Thursday, July 29, 2004

Bush campaign plays on instinctual fear of death

Go read this article about a study of the fear of death and peoples subsequent leadership preferences. Here is a snippet:
"The volunteers were aged from 18 into their 50s and described themselves as ranging from liberal to deeply conservative. No matter what a person's political conviction, thinking about death made them tend to favor Bush, Solomon said.
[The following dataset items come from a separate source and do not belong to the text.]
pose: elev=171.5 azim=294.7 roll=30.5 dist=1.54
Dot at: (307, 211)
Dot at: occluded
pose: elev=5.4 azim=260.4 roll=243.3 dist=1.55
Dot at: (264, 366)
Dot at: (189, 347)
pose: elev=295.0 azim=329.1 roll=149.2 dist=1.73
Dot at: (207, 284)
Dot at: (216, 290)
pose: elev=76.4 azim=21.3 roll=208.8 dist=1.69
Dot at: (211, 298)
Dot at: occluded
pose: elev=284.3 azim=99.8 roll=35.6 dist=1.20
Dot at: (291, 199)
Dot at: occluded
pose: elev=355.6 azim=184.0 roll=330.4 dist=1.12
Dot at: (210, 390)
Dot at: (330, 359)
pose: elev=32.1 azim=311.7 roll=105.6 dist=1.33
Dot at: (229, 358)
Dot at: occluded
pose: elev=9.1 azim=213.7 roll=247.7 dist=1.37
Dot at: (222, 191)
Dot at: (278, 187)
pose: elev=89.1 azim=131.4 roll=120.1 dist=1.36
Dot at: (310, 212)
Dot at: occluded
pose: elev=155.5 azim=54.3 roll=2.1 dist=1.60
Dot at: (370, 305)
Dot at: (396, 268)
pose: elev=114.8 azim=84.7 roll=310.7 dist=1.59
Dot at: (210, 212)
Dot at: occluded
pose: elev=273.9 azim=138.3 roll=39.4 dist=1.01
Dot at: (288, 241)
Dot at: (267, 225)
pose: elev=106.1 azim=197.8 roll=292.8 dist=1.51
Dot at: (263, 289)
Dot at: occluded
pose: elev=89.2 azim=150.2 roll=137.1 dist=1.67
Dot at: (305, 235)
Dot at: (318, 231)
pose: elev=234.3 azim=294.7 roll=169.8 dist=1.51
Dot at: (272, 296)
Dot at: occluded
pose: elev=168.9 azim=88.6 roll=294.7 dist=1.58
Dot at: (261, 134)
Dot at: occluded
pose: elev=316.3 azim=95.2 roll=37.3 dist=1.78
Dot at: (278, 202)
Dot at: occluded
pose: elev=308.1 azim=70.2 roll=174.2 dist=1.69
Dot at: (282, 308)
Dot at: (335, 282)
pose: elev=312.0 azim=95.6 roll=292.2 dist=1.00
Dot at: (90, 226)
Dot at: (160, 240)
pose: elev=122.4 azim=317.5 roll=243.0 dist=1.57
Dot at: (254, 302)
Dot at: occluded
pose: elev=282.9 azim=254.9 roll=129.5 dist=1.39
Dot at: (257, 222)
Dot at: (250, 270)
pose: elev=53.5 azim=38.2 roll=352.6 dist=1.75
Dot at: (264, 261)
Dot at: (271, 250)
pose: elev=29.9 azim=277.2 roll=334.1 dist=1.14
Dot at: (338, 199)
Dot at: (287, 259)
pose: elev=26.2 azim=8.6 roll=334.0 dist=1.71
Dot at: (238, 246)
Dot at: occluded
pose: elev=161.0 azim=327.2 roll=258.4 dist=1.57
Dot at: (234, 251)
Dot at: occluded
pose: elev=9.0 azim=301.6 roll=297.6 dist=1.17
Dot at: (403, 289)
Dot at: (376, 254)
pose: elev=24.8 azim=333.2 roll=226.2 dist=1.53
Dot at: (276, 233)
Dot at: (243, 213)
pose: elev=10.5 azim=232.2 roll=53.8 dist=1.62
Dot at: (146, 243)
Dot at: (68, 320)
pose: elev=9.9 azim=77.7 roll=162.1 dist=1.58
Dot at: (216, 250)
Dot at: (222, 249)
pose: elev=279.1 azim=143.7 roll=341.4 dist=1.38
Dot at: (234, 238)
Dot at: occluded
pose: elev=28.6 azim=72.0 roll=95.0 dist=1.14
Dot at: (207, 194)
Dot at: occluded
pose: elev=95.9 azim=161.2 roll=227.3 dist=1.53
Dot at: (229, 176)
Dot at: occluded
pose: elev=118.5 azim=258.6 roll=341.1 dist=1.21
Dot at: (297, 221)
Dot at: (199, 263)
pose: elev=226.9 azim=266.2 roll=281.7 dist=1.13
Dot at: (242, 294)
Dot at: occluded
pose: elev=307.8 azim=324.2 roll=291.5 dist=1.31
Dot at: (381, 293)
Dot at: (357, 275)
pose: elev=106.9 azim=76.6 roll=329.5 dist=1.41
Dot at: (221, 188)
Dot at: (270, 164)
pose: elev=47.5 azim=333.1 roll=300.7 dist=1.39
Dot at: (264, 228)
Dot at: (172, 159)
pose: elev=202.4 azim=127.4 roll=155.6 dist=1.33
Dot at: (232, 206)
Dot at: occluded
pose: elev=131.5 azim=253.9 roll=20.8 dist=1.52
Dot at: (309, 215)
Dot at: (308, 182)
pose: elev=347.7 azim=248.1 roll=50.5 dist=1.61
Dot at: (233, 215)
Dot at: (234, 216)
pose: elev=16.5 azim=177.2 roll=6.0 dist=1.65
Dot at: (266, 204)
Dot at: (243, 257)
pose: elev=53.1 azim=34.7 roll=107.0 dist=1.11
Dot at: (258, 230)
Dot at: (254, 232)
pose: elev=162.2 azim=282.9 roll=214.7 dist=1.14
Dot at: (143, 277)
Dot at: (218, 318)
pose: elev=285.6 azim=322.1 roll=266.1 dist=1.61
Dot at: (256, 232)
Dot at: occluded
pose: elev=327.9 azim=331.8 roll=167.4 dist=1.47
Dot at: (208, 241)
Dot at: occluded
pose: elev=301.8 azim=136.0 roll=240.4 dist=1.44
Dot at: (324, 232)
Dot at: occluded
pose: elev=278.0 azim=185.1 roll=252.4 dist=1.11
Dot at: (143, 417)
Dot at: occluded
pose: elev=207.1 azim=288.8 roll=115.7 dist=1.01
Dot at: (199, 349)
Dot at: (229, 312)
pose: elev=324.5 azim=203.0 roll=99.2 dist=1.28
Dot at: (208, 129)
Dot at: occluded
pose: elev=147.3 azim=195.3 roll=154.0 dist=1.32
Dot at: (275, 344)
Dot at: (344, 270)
Otherwise, they preferred Kerry.
"I think this should concern anybody," Solomon said. "If I was speaking lightly, I would say that people in their, quote, right minds, unquote, don't care much for President Bush and his policies in Iraq."
He wants voters to be aware of psychological pressures and how they are used."

 
Link: http://www.reuters.com/newsArticle.jhtml?type=scienceNews&storyID=5815889&pageNumber=1
 
Now think about the, I admit possibly paranoid possibility, that Bush and Co. might stage an aborted terror threat (they would just have to stage a threat) during their own convention to drum up support for their war mongering policies and sway viewers to perceive their own speeches in a better light.

Buit even barring that possibility look back at how many times the Bush campaign and administration uses the fear of terrorism to jam through any corporate or conservative-friendly legislation or regulation they can. They conveniently announce arrests and threat warnings at crucial times. They constantly hammer the point that their endless "war on terrorism" needs Bush at its head.  How else would the civil-liberties-suppressing Patriot Act have ever come into reality?

On a side note, the weird thing about this Reuters article is that the scientist qouted in it works in a college in my own hometown!